1. How do supervised and unsupervised learning differ in AI?
Ans:
Supervised learning relies on labeled datasets to help models understand relationships between input features and expected outputs, enabling accurate predictions or classifications. Unsupervised learning works with unlabeled data to detect hidden structures, clusters, or patterns. Both approaches serve different purposes and are crucial for data-driven decision-making and AI problem solving.
2. How does transfer learning enhance AI models?
Ans:
Transfer learning improves model performance by adapting knowledge from a pre-trained model to a smaller, domain-specific task. This approach reduces training time, saves computational resources and increases accuracy, even when limited data is available. Leveraging previously learned patterns allows models to perform efficiently in specialized applications.
3. What is overfitting and why is it problematic?
Ans:
Overfitting happens when a model memorizes both meaningful patterns and irrelevant noise from training data, leading to poor results on unseen datasets. Techniques such as regularization, pruning and cross-validation help models generalize better. Managing overfitting ensures that AI systems remain consistent, reliable and effective in real-world applications.
4. What are GANs and how do they operate?
Ans:
Generative Adversarial Networks (GANs) consist of a generator that creates synthetic data and a discriminator that evaluates its authenticity. These models compete during training, pushing the generator to produce outputs that increasingly resemble real data. GANs are widely used in image synthesis, creative media and data augmentation tasks.
5. How do attention mechanisms improve transformer models?
Ans:
Attention mechanisms allow transformer-based models to focus on the most relevant parts of input sequences. Self-attention evaluates relationships between all elements, capturing context and dependencies effectively. This enhances performance in natural language processing, machine translation and generative AI applications.
6. Why is feature engineering critical in AI projects?
Ans:
Feature engineering refines raw data by creating, selecting, or transforming variables that highlight important patterns. Well-designed features help models learn efficiently, improving prediction accuracy and generalization. In contrast, poorly engineered features can limit performance, regardless of the sophistication of the algorithm used.
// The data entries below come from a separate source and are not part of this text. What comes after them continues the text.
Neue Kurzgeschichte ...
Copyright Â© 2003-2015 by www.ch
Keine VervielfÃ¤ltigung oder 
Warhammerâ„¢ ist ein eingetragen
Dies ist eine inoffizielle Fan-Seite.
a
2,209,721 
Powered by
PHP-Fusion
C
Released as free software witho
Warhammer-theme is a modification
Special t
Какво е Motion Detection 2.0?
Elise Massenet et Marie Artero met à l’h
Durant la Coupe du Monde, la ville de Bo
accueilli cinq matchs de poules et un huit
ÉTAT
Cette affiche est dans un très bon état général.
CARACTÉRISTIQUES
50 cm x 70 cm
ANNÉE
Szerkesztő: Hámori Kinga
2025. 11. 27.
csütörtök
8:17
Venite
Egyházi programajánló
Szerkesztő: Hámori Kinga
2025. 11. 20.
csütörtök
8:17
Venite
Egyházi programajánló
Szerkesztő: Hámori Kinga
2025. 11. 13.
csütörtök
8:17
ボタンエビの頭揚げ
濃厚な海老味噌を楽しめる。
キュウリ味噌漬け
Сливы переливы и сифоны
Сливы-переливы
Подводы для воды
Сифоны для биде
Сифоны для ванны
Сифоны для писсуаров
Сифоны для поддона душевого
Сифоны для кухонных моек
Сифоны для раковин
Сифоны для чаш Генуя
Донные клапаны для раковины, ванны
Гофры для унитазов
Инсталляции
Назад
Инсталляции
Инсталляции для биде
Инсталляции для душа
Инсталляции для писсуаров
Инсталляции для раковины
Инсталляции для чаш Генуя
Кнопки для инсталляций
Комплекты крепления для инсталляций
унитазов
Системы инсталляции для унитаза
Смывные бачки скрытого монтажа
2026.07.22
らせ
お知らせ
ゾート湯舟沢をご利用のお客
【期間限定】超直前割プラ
7. How is missing data handled in AI datasets?
Ans:
Missing data can be managed by imputing values using statistical measures like mean, median, or mode, or by using models capable of handling missing entries. In cases where missing information is excessive, affected rows or columns may be removed. The approach is chosen based on dataset size and the importance of the missing data.
8. What is the difference between Random Forest and XGBoost?
Ans:
Random Forest builds multiple independent decision trees and averages their results, reducing variance and preventing overfitting. XGBoost, however, constructs trees sequentially, where each new tree corrects errors from previous ones, achieving high predictive accuracy. Both are effective, but they use different strategies to improve learning outcomes.
9. How is AI model performance evaluated?
Ans:
Model performance depends on the type of task. For classification, metrics like accuracy, precision, recall, F1-score and ROC AUC are used, while regression tasks rely on mean squared error, mean absolute error, or R-squared. These metrics help assess reliability and readiness for real-world deployment.
10. What ethical practices are important in AI development?
Ans:
Ethical AI emphasizes fairness, transparency and data privacy. Models should minimize bias, remain explainable and maintain accountability to prevent misuse. Following these principles ensures AI solutions are responsible, trustworthy and aligned with societal and organizational expectations.